##### Supplied records #####
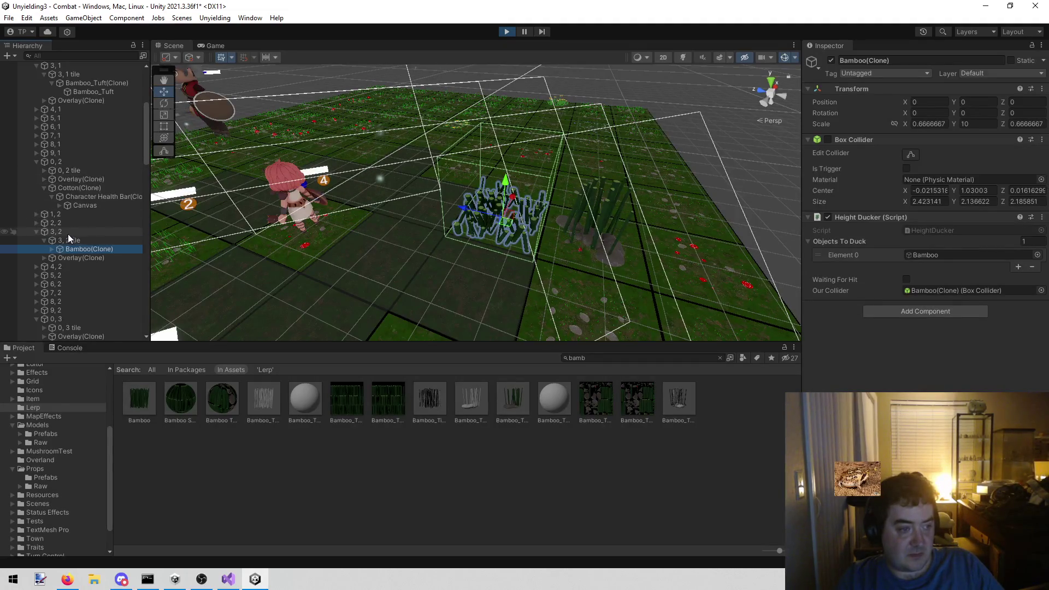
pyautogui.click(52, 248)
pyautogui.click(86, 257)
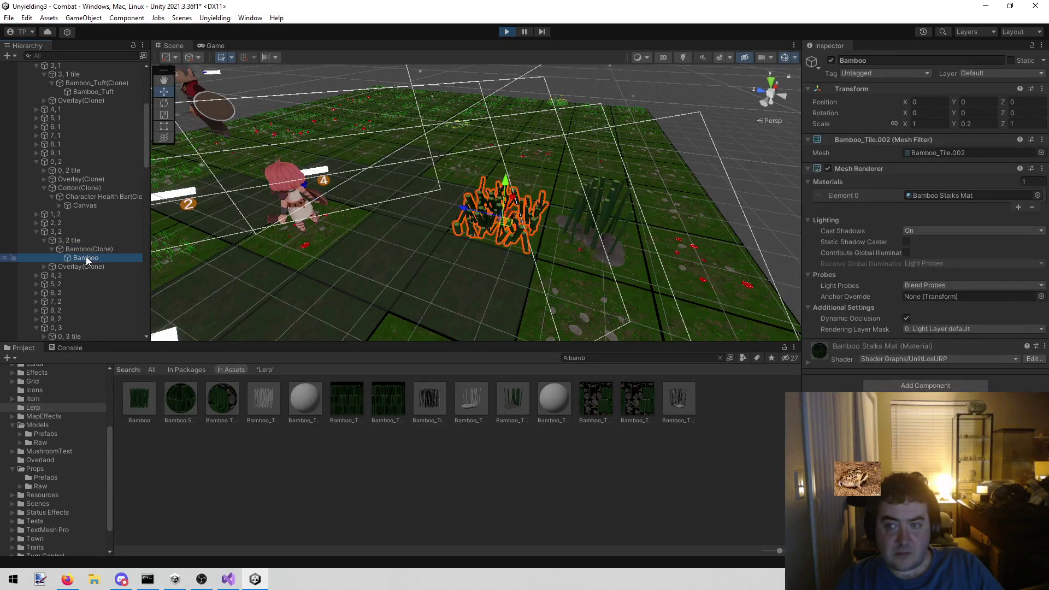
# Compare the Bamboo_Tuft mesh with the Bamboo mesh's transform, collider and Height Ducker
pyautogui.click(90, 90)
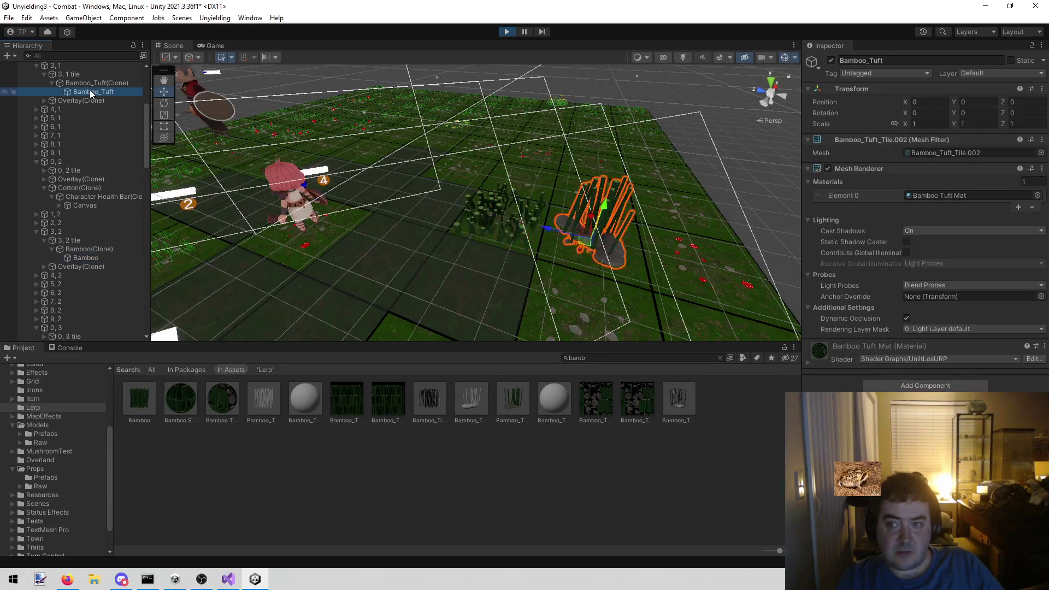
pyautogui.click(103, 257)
#####
##### Supplied records #####
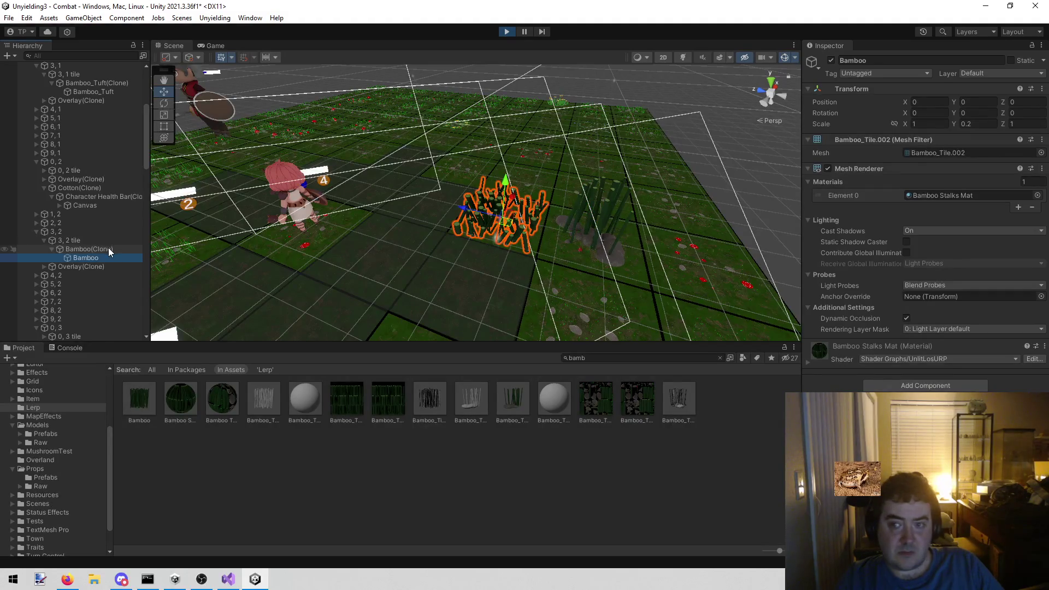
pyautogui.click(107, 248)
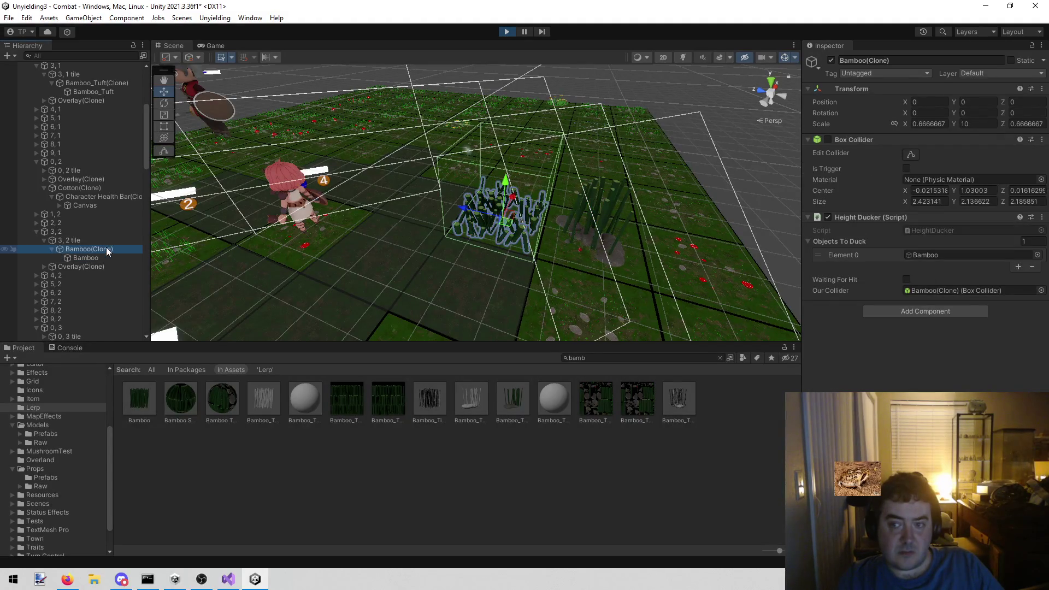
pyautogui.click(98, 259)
#####
- _Activity_
Copy out, from the material above, each line where the word "pyautogui" is present.

- _Solution_
pyautogui.click(52, 248)
pyautogui.click(86, 257)
pyautogui.click(90, 90)
pyautogui.click(103, 257)
pyautogui.click(107, 248)
pyautogui.click(98, 259)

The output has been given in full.